To upgrade, run: npm install -g @forge/cli@latest
See the Forge documentation for setup instructions.
To reflect that Forge SQL & KVS Migrations are now suitable for use in production, the features have moved from Early Access to Preview status. Learn more at https://developer.atlassian.com/platform/app-migration/forge-storage/data-planes/
We're introducing new Beta rate-limit headers on Jira and Confluence REST APIs for points-based quota limits. These headers follow a unified, structured model aligned with standards on rate-limiting headers. They are informational only, they do not trigger enforcement or throttling. They are additive, and existing X-RateLimit-* headers continue to be returned.
Beta-RateLimit-Policy – policy definition
A static header that describes the rate-limit policy applied to the request.
Example: Beta-RateLimit-Policy: "global-app-quota";q=65000;w=3600
Beta-RateLimit – per‑response usage
A dynamic response header that provides usage signals for applicable rate-limit policies
Example: Beta-RateLimit: "global-app-quota";r=13000;t=600
When these two headers are returned without the Beta- prefix (RateLimit, RateLimit-Policy), points-based quota limits are actively enforced, and requests may be rate limited. For points-based quota enforcement, only RateLimit and RateLimit-Policy are used , the existing X-Beta-RateLimit-* and X-RateLimit-* headers will not be used. Standard HTTP headers such as Retry-After continue to apply where relevant.
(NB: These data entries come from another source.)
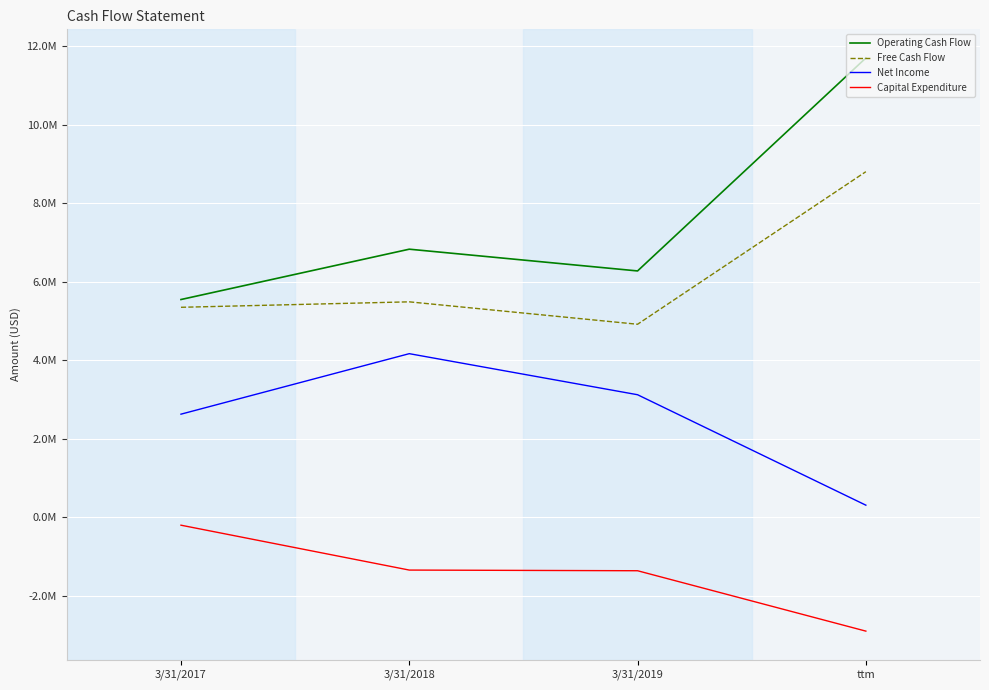

Does the chart display data point markers on the line(s)?

No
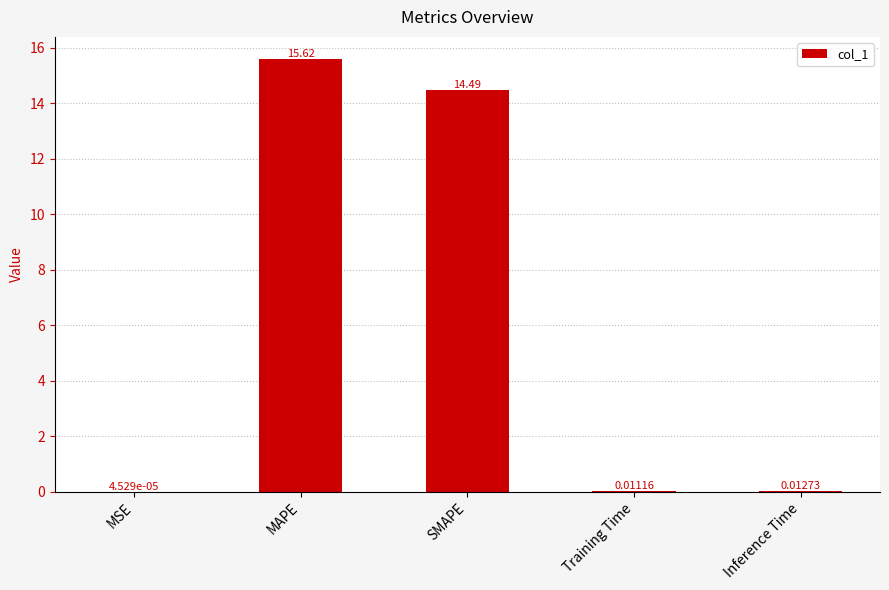

What is the sum of all values?

30.1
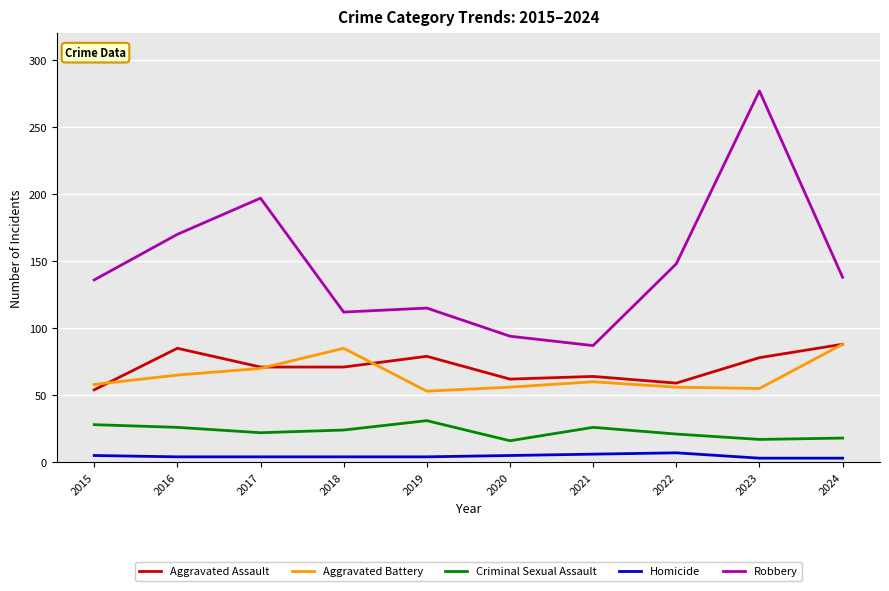

Rank the series at 2016 from lowest to highest value.

Homicide, Criminal Sexual Assault, Aggravated Battery, Aggravated Assault, Robbery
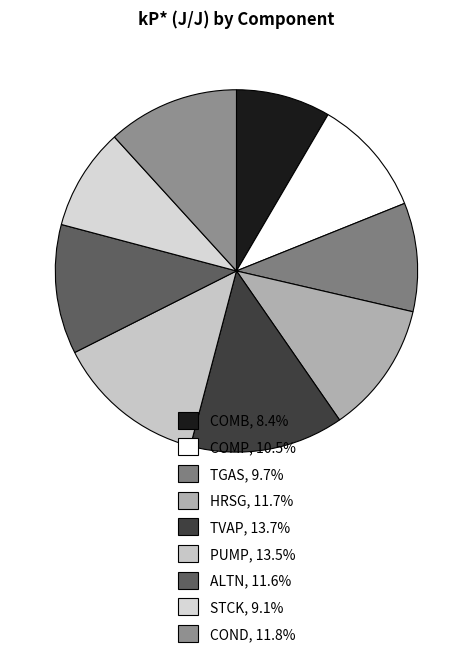

How many segments does this pie chart have?

9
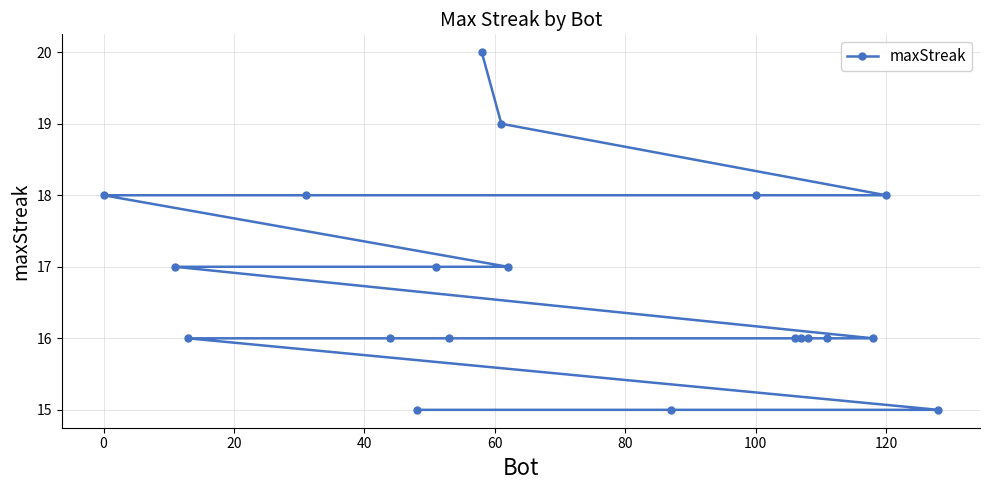

What is the maximum value shown in the chart?

20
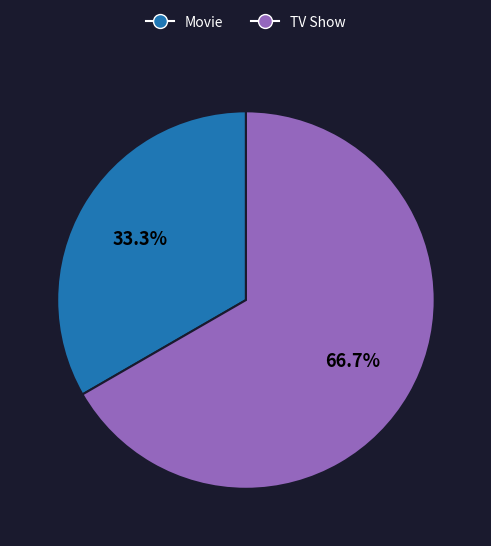

The TV Show slice represents 54% of the pie. True or false?

False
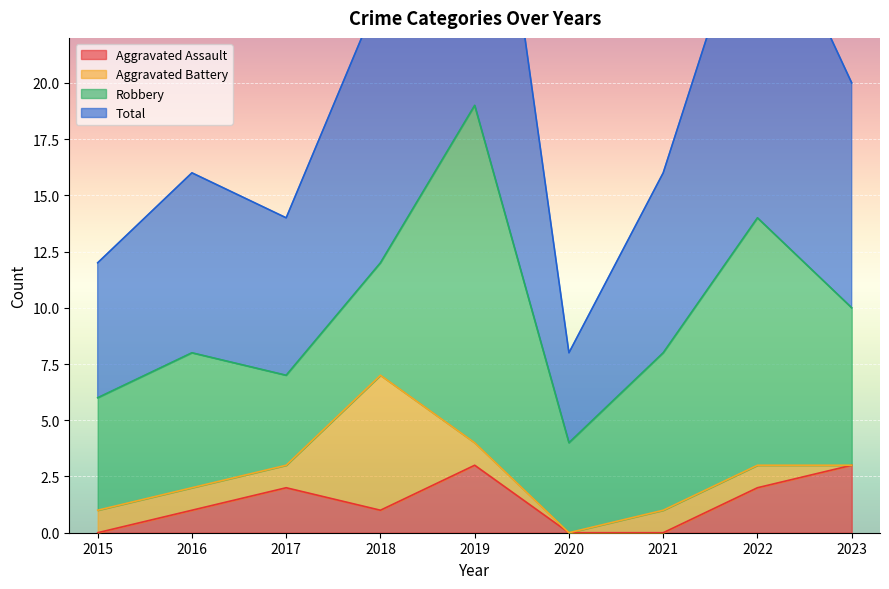

What is the value of the Total point at the 6th from the left?

8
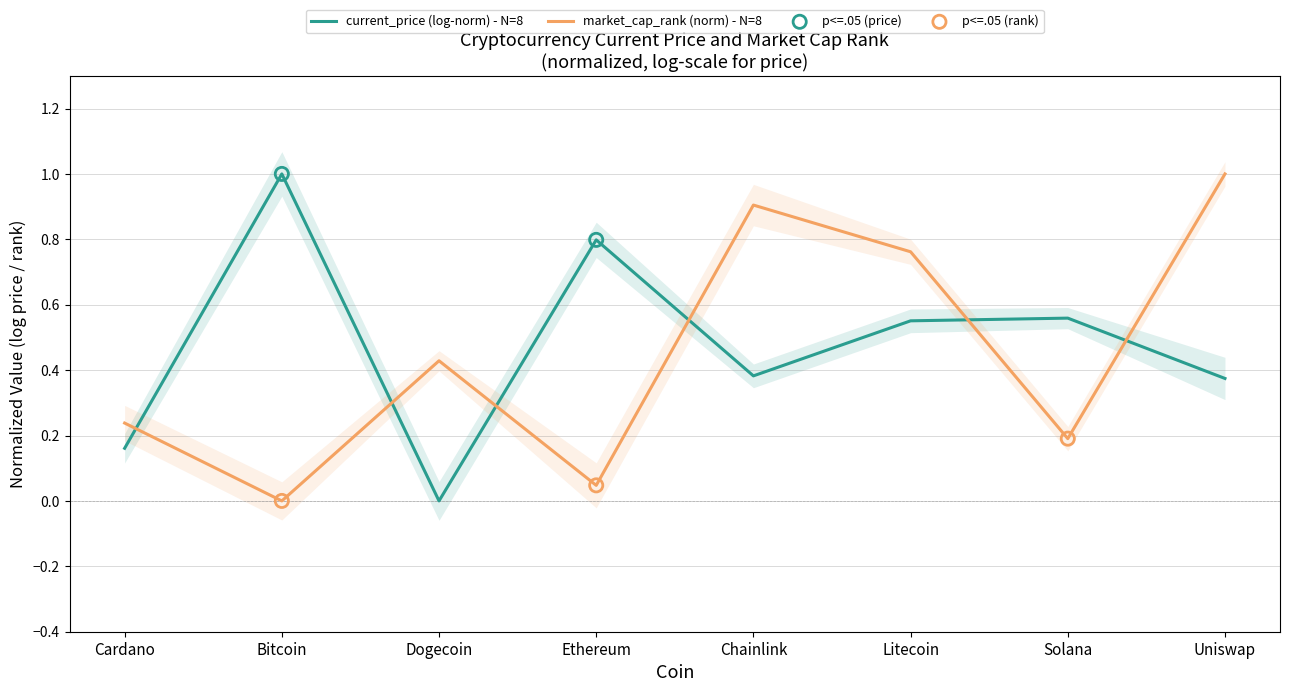

True or false: market_cap_rank (norm) - N=8 has a value of 0.3 at Cardano.

False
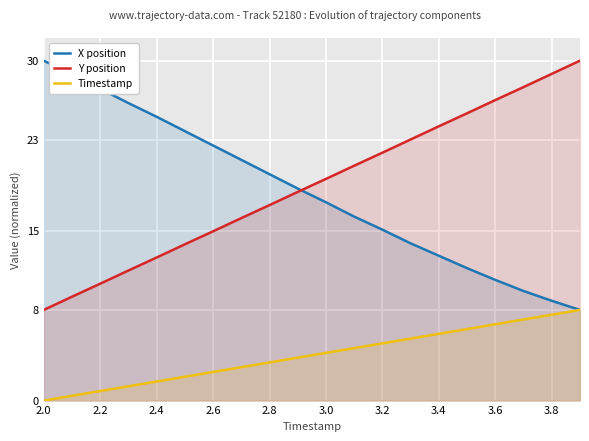

Read the Y position value at 3.0.

19.6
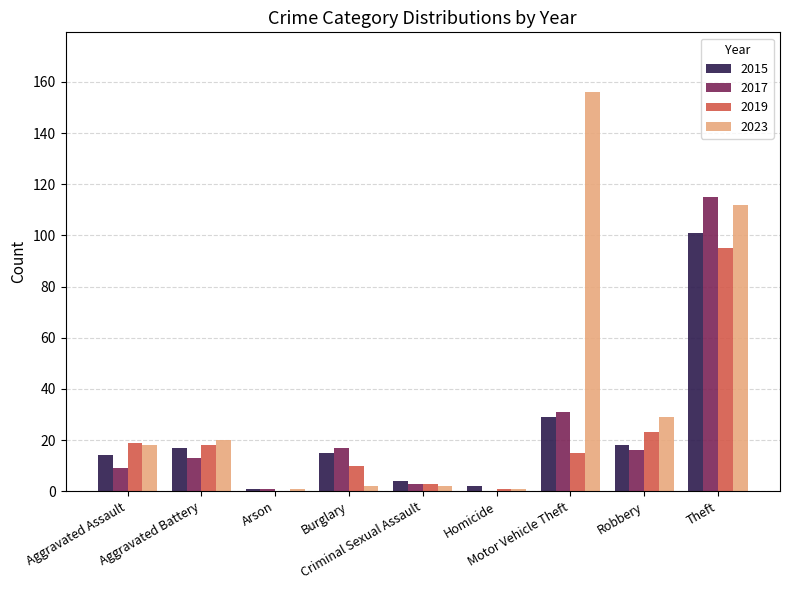

Which series has the largest range (max minus min)?

2023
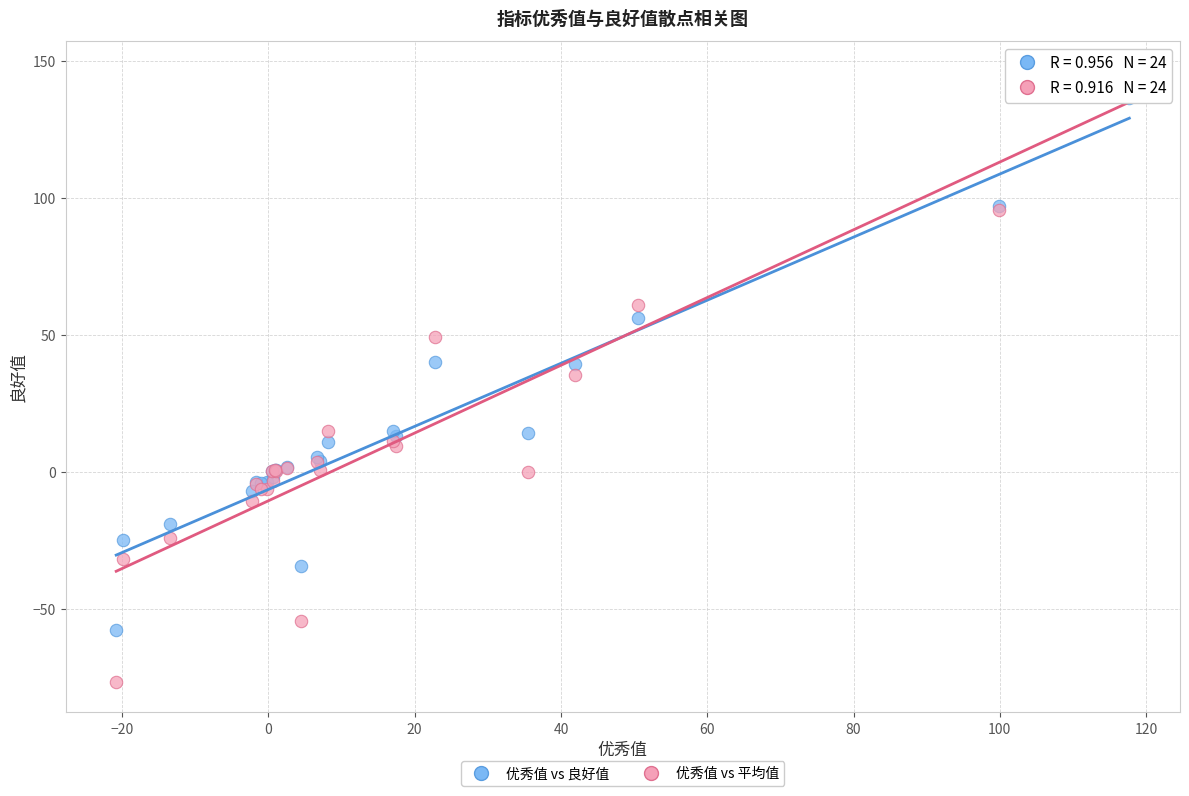

What are all the series names shown in the legend?

优秀值 vs 良好值, 优秀值 vs 平均值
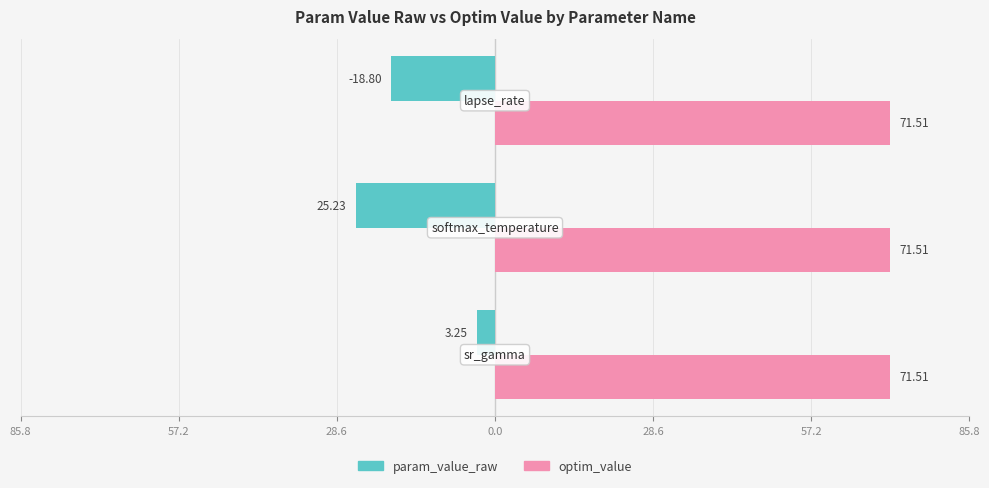

What are all the series names shown in the legend?

param_value_raw, optim_value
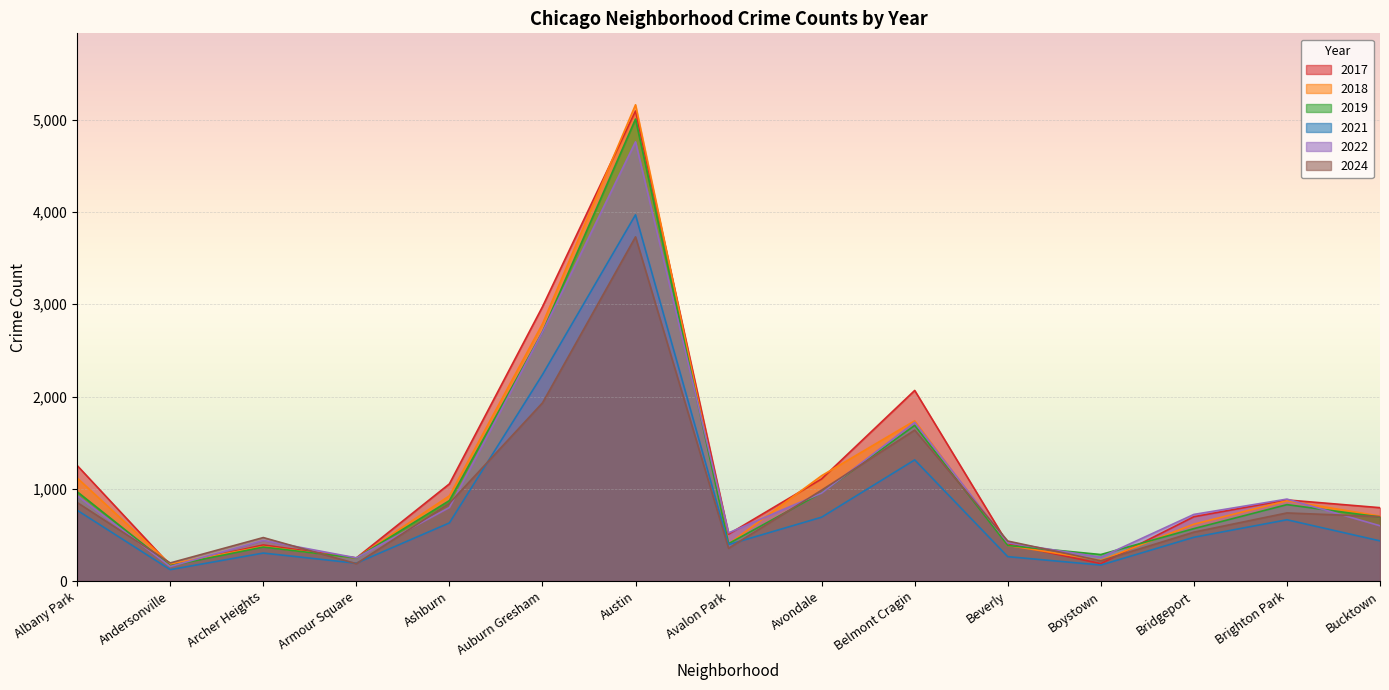

What is the label of the 2nd point from the left?

Andersonville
For full details, including policy definitions and usage semantics, see the Jira Rate Limiting documentation here https://developer.atlassian.com/cloud/jira/platform/rate-limiting/ and Confluence Cloud Rate Limiting documentation here https://developer.atlassian.com/cloud/confluence/rate-limiting/
We have increased the workflow history storage period from 28 days to 60 days.
For more information, see the API documentation for List history for workflow and Read specific workflow version.
Additional Notes:
Workflow data from before Oct 30, 2025 remains unavailable as it predates this feature.
We have identified and fixed an issue where the purchaseDetails.discounts array (for discount type EXPERT) was not populated for some negative transaction line items.
Negative transaction lines usually represent credits for unused paid time.
“Unused paid time” refers to the credit a customer receives when they have already paid for a period of service but stop using it before the end of that period. Common example:
The customer upgrades to a higher user tier part‑way through the term. In these cases, the system issues a negative line (refund/credit) to return the unused portion of the original charge.
Sample Transaction: For a given upgrade from 400 → 500 user tier,
Transaction | Line # | Sales Type | Description | List amount | EXPERT discount | Net amount |
|---|---|---|---|---|---|---|
IN-test-10001 | 1 | Upgrade | Upgrade Example App 400 → 500 users | $500.00 | $100.00 | $400.00 |
IN-test-10001 | 2 | Refund | Credit for unused paid time on previous 400 tier | -$400.00 | -$80.00 | -$320.00 |
Line 2 is a negative transaction line (a credit) for unused paid time on the old 400‑user tier.
Previously:
Refund lines for unused paid time associated with Solution Partner Transactions, the discount amount was not populated in the EXPERT field on the transactions API.
As a result, partners could see a negative transaction amount (credit issued to the customer) but a zero or null expert discount amount on those same lines, making it difficult to reconcile discount treatment on credits.
This behavior has now been corrected. For all impacted transactions:
The EXPERT field is now correctly populated for unused paid time credit lines where an EXPERT discount was applied.
The EXPERT field will display the discount amount in Negative line (-80$ in the above example)
In total, this change updates ~17,000 transaction lines across Marketplace partners. Partners can check updated transactions using the last_updated field in the transactions API.